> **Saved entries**
========
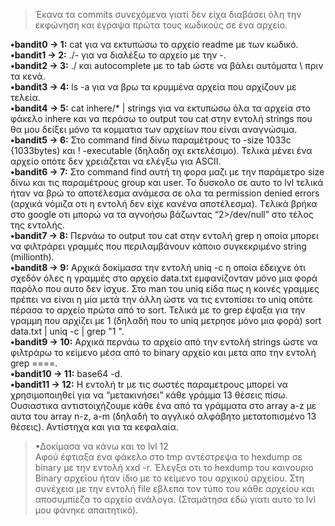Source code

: > Έκανα τα commits συνεχόμενα γιατί δεν είχα διαβάσει όλη την εκφώνηση και έγραψα πρώτα τους κωδικούς σε ένα αρχείο.

**•bandit0 -> 1:** cat για να εκτυπώσω το αρχείο readme με των κωδικό.  
**•bandit1 -> 2:** ./- για να διαλέξω το αρχείο με την -.  
**•bandit2 -> 3:** ./ και autocomplete με το tab ώστε να βάλει αυτόματα \ πριν τα κενά.  
**•bandit3 -> 4:** ls -a για να βρω τα κρυμμένα αρχεία που αρχίζουν με τελεία.  
**•bandit4 -> 5:** cat inhere/* | strings για να εκτυπώσω όλα τα αρχεία στο φάκελο inhere και να περάσω το output του cat στην εντολή strings που θα μου δείξει μόνο τα κομματια των αρχείων που είναι αναγνώσιμα.  
**•bandit5 -> 6:** Στο command find δίνω παραμέτρους το -size 1033c {1033bytes) και ! -executable (δηλαδη οχι εκτελέσιμο). Τελικά μένει ένα αρχείο οπότε δεν χρειάζεται να ελέγξω για ASCII.  
**•bandit6 -> 7:** Στο command find αυτή τη φορα μαζι με την παράμετρο size δίνω και τις παραμέτρους group και user. Το δυσκολο σε αυτο το lvl τελικά ήταν να βρώ το αποτέλεσμα ανάμεσα σε ολα τα permission denied errors (αρχικά νόμιζα οτι η εντολή δεν είχε κανένα αποτέλεσμα). Tελικά βρήκα στο google οτι μπορώ να τα αγνοήσω βάζωντας “2>/dev/null” στο τέλος της εντολής.  
**•bandit7 -> 8:** Περνάω το output του cat στην εντολή grep η οποία μπορει να φιλτράρει γραμμές που περιλαμβάνουν κάποιο συγκεκριμένο string (millionth).  
**•bandit8 -> 9:** Αρχικά δοκίμασα την εντολή uniq -c η οποία έδειχνε ότι σχεδόν όλες η γραμμές στο αρχείο data.txt εμφανίζονταν μόνο μια φορά παρόλο που αυτο δεν ίσχυε. Στο man του uniq είδα πως η κοινές γραμμες πρέπει να είναι η μία μετά την άλλη ώστε να τις εντοπίσει το uniq οπότε πέρασα το αρχείο πρώτα από το sort. Τελικά με το grep έψαξα για την γραμμη που αρχίζει με 1 (δηλαδή που το uniq μετρησε μόνο μια φορά) sort data.txt | uniq -c | grep "1 ".  
**•bandit9 -> 10:** Αρχικά περνάω το αρχείο από την εντολή strings ώστε να φιλτράρω το κείμενο μέσα από το binary αρχείο και μετα απο την εντολή grep ====.  
**•bandit10 -> 11:** base64 -d.  
**•bandit11 -> 12:** H εντολή tr με τις σωστές παραμετρους μπορεί να χρησιμοποιηθεί για να “μετακινήσει” κάθε γράμμα 13 θέσεις πίσω. Ουσιαστικα αντιστοιχήζουμε κάθε ένα από τα γράμματα στο array a-z με αυτα του array n-z, a-m (δηλαδή το αγγλικό αλφάβητο μετατοπισμένο 13 θέσεις). Αντίστηχα και για τα κεφαλαία.  


>•Δοκίμασα να κάνω και το lvl 12  
Αφού έφτιαξα ένα φάκελο στο tmp αντέστρεψα το hexdump σε binary με την εντολή xxd -r. Έλεγξα οτι το hexdump του καινουριο Binary αρχείου ήταν ίδιο με το κείμενο του αρχικού αρχείου. Στη συνέχεια με την εντολή file εβλεπα τον τύπο του κάθε αρχείου και αποσυμπίεζα το αρχείο ανάλογα. (Σταμάτησα εδώ γιατι αυτο το lvl μου φάνηκε απαιτητικό).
========
> **WHAT YOU ARE ASKED TO DO**
In how many lines of the data above does the word "binary" occur? Only the number is wanted.

> **OUTPUT BELOW**
2